(Quoted passage):

-----

Senate appropriators are expected to have their say Thursday with the scheduled release of the fiscal 2026 Senate Commerce-Justice-Science Appropriations draft bill, an indicator of how much deference GOP appropriators will afford to the administration’s plans to overhaul the Justice Department.
The draft text will also show where lawmakers stand on the administration’s lesser-known budget initiatives, including reduced funding for Justice Department’s National Security Division, the zeroing-out of grant initiatives aimed at addressing hate crimes and cuts to grants that go toward helping domestic violence and sexual assault survivors.
The text could also provide insight into whether the Senate will agree with an administration proposal to slash funding for the Justice Department’s Office of the Inspector General, a watchdog tasked with finding waste, fraud and abuse.
The administration’s proposal to fold the work of the ATF into the Drug Enforcement Administration is meeting opposition from groups on both sides of the gun debate, though for different reasons. Republicans are skeptical and Democrats are hostile to the idea.
Congress for years has included the ATF as its own line item in spending bills. The fiscal 2024 government funding bill also stipulated that no funds may be used to “transfer the functions, missions, or activities” of the ATF to “other agencies or Departments.”

-----

(Written tasks):
**1.** Reproduce the stretch of the appropriations report from "The text could" through "to the idea.".
**2.** According to the appropriations report, why does the scheduled release of the fiscal 2026 Senate Commerce-Justice-Science draft bill matter? Answer in one to three sentences.
Work only from the appropriations report when responding.

(Information provided):
-----

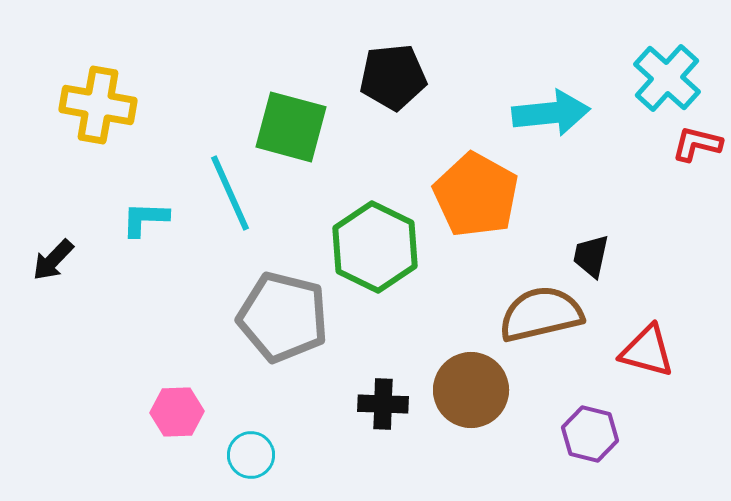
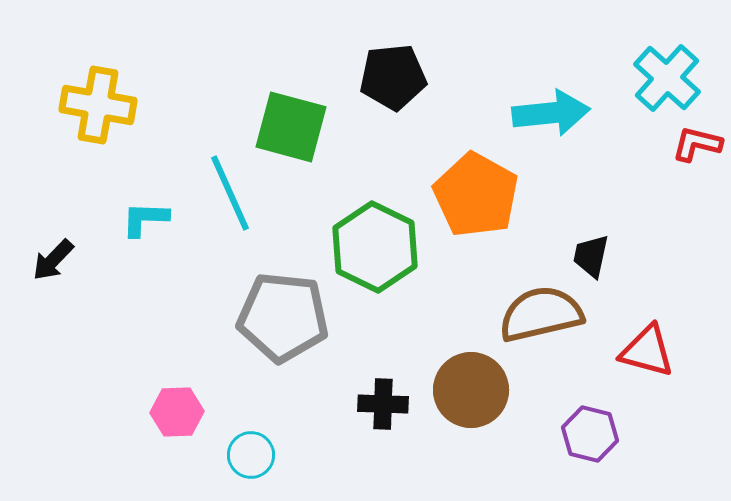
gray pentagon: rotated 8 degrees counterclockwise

-----

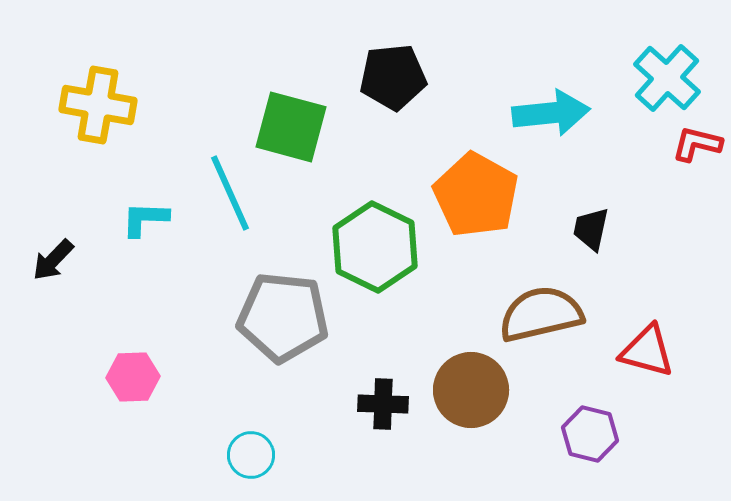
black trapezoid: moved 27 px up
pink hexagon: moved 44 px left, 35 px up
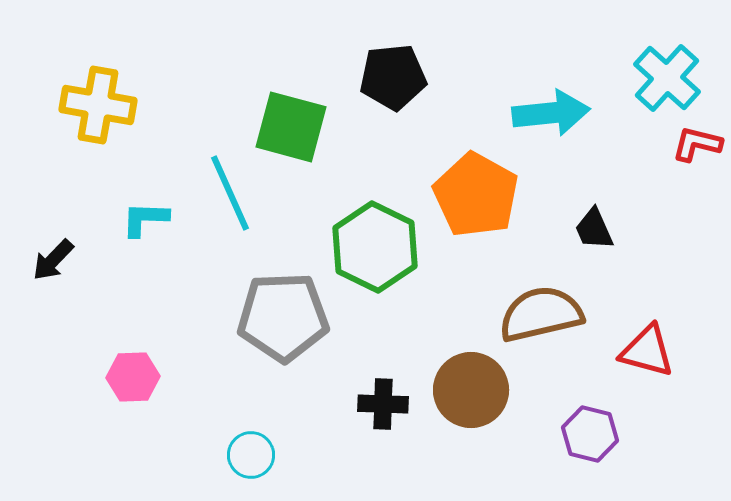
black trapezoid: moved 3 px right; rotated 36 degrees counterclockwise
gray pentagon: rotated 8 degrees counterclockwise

-----

(Correct answers):
**1.**
The text could also provide insight into whether the Senate will agree with an administration proposal to slash funding for the Justice Department’s Office of the Inspector General, a watchdog tasked with finding waste, fraud and abuse.
The administration’s proposal to fold the work of the ATF into the Drug Enforcement Administration is meeting opposition from groups on both sides of the gun debate, though for different reasons. Republicans are skeptical and Democrats are hostile to the idea.

**2.** The draft bill will indicate how much deference GOP appropriators will give to the administration's plans to overhaul the Justice Department. It will also show where lawmakers stand on the administration's lesser-known budget initiatives, such as reduced funding for the National Security Division and cuts to grants for hate crime initiatives and for domestic violence and sexual assault survivors.